Like, for example, who can not stop and be amazed at this little beagle shaking its jowls, its great ears flopping to the beat, its sturdy paws holding on in front but shifting with its wagging tail in back, the gorgeous landscape behind it? What a fascinating little miracle, right here. Just this.
One of my personal heroes, Jimmy Carter, 100 years old, has passed away, and the world is a bit darker without his light. He has been such a wonderful example of walking the walk. He said:
“My faith demands – this is not optional – my faith demands that I do whatever I can, wherever I can, whenever I can, for as long as I can with whatever I have to try to make a difference.”
What a wonderful way to look at our possible impact. Using what we have, not waiting until we have more or better resources or to be older and wiser, or wishing we were younger and stronger. Right now, with what’s available.
And wherever we find ourselves, adopting a bloom where you’re planted attitude. Even if we are in our own harsh spot. Considering what can we do here.
And always looking for opportunities to do good. Not necessarily solving the world’s problems, but doing your own little bit of good. Right here, right now.
Let’s go.
Thank you, President Carter, for this reminder. You will be missed.
How do we make sure we aren’t just staying alive but staying vibrant? Making our moments count? Making an impact and difference in the lives of those we care about? Making our lives matter?
Consider Virginia Woolf’s words:
Whatever happens, stay alive. Don’t die before you’re dead. Don’t lose yourself, don’t lose hope, don’t lose direction.
Stay alive, with yourself, with every cell of your body, with every fiber of your skin.
Stay alive, stay alive inside you, stay alive also, outside, fill yourself with colors of the world, fill yourself with hope, with Wow Scenery.
Stay alive with joy.
There is only one thing you should not waste in life, and that’s life itself.
How do we become hard-hearted as we age, focused so much on ourselves and our own needs?
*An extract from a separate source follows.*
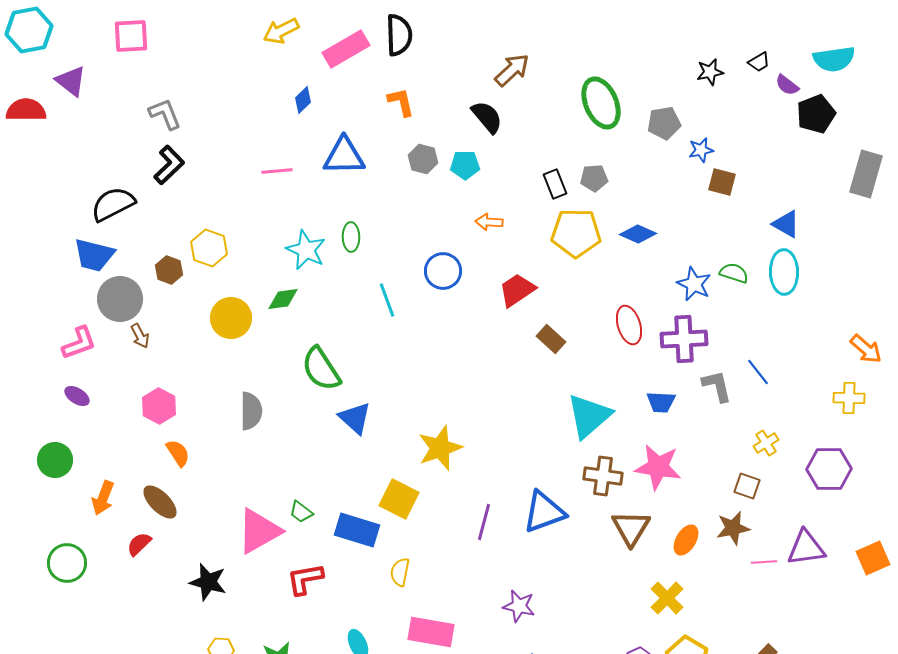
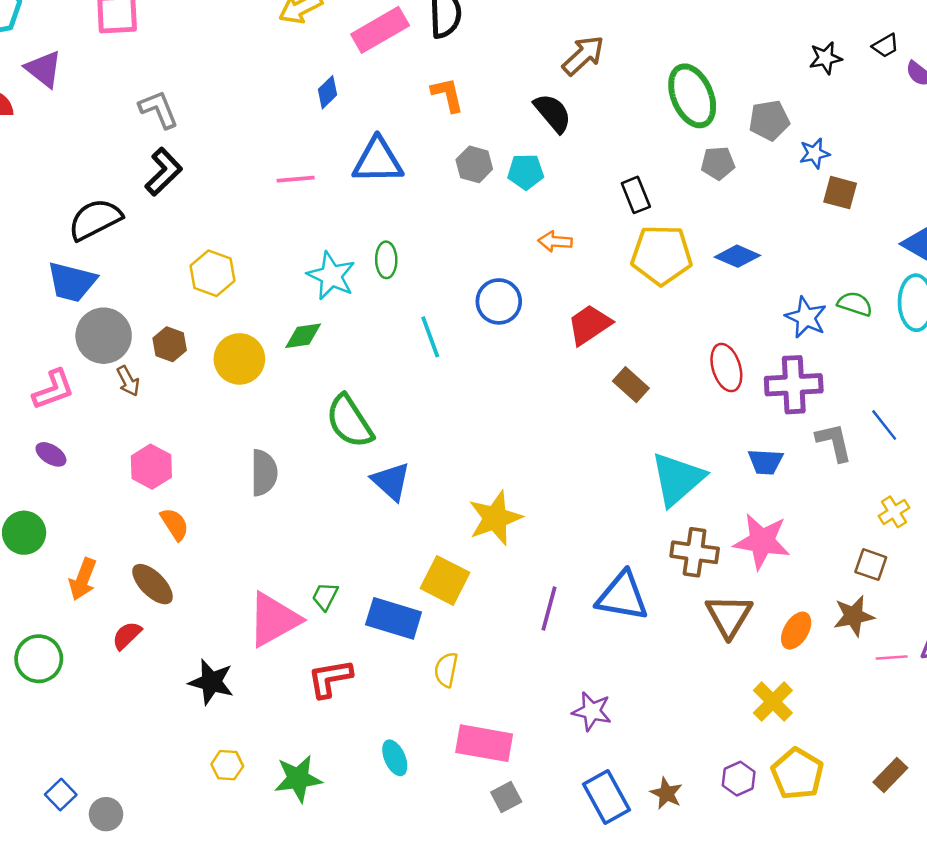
gray pentagon: (594, 178) -> (718, 163), moved
brown hexagon: (169, 270) -> (170, 344), moved
green trapezoid: (301, 512) -> (325, 596), turned 80
blue triangle: (544, 512) -> (622, 596), turned 30

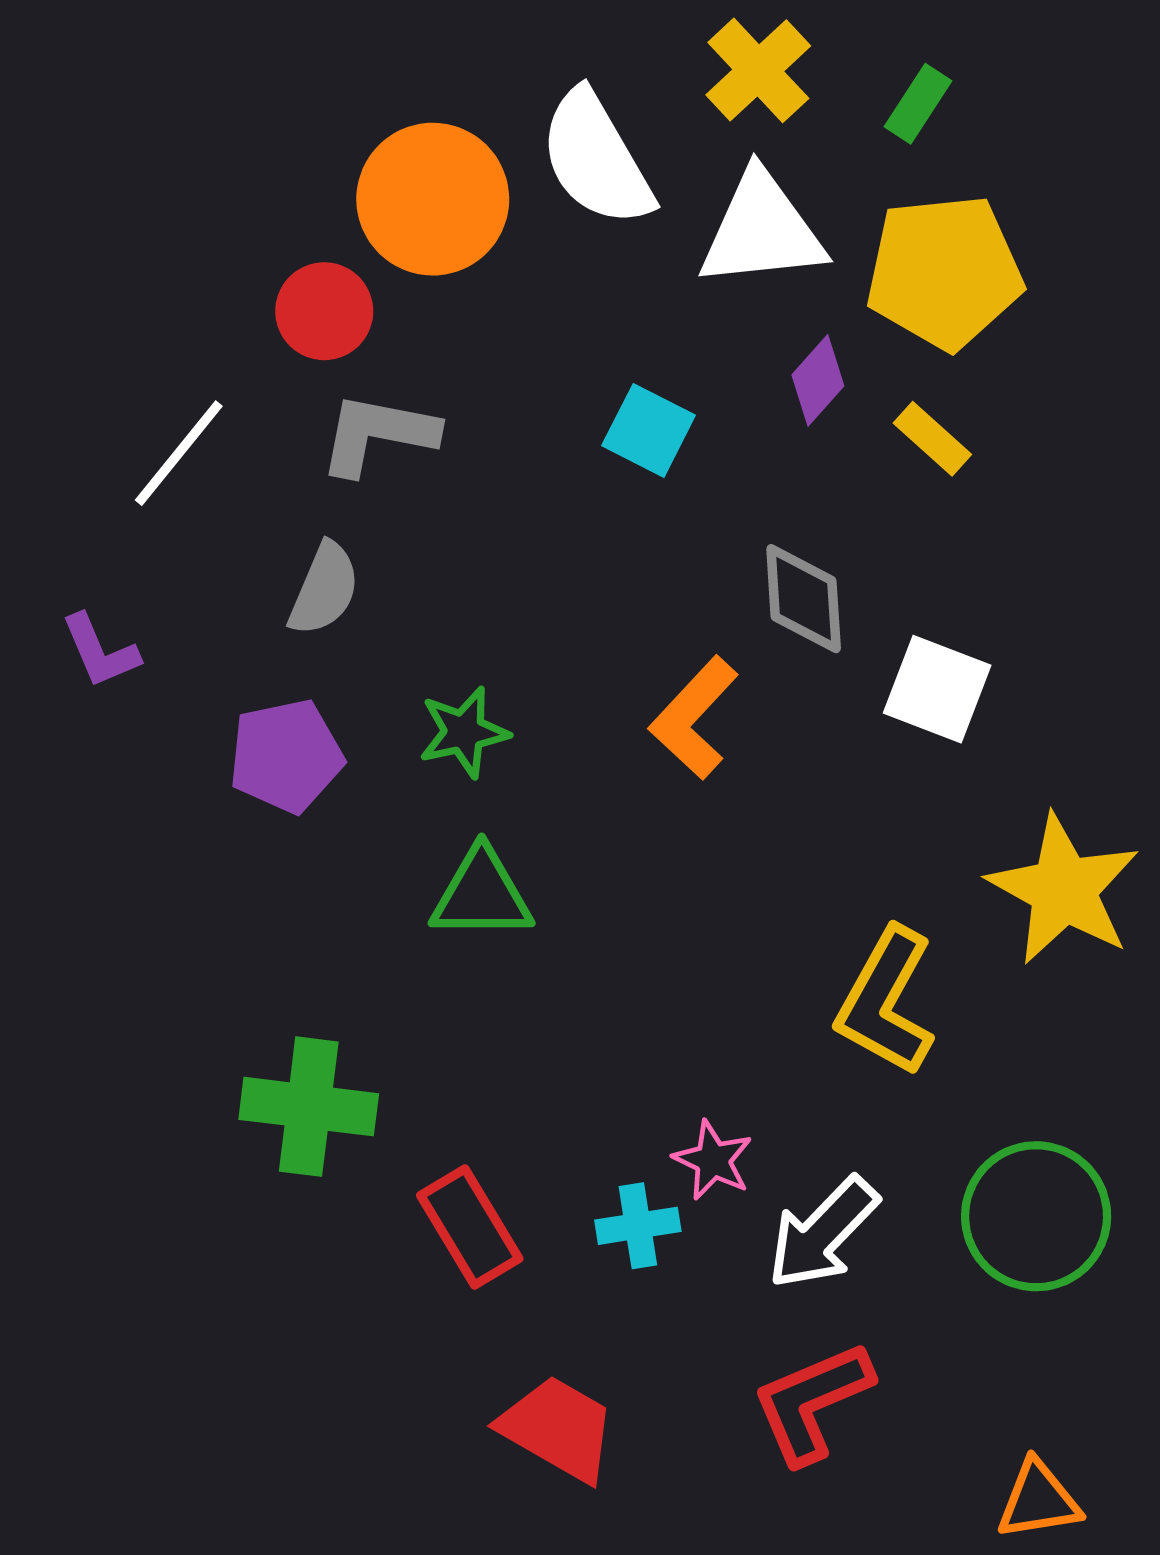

How do we deaden ourselves to community and lives being lived around us, turning inward and reclusive, dying really to the fabric of life?
I just watched the muppet version of Christmas Carol which did a great job of capturing Charles Dickens’s classic story about the transformation of Ebenezer Scrooge, first his turning in, the selfishness, the greed, the callousness to those around him, his miserliness in spirit and deed.
But then, with the spirits’ intervention, Scrooge has an epiphany and realization that life is a looking out, a contributing, a generosity and an overflowing of joy. His life becomes filled with vibrancy and exuberance and a realization of the difference he can make in the here and now. At that moment, he becomes part of something larger than himself, alive with possibility and connection.
Each of us faces Scrooge’s dilemma. We may not be miserable misers, but perhaps we have turned in to focus on ourselves. Perhaps we’ve become callous to the suffering around us and blind to the good we can do. Perhaps we’ve lost the joy.
Scrooge’s story reminds us all that it isn’t too late to turn over a new leaf, to reach out to those around us, to wear our love and concern on our sleeves, to care. And by spreading joy, we find ourselves drenched in it as well.
We wear many masks and fluff ourselves up with many props, but how’s that working for us? Nikki Giovanni notices:
A lot of people refuse to do things because they don’t want to go naked, don’t want to go without a guarantee. But that’s what’s got to happen. You go naked until you die.
What guarantees do we have in this life anyway? To health, to wealth, to job security, to happiness? Not so much. There really aren’t any guarantees to anything we do, and we delude ourselves to think otherwise. When we ‘go naked’ we engage from a place of authenticity, without the masks and props. We, our actual selves, enter into this thing called life.
J.K. Rowling notes:
It is impossible to live without failing at something, unless you live so cautiously that you might as well not have lived at all– in which case, you fail by default.
This is it, our one shot, our one life, and we owe it to ourselves to go into it as ourselves and with gusto.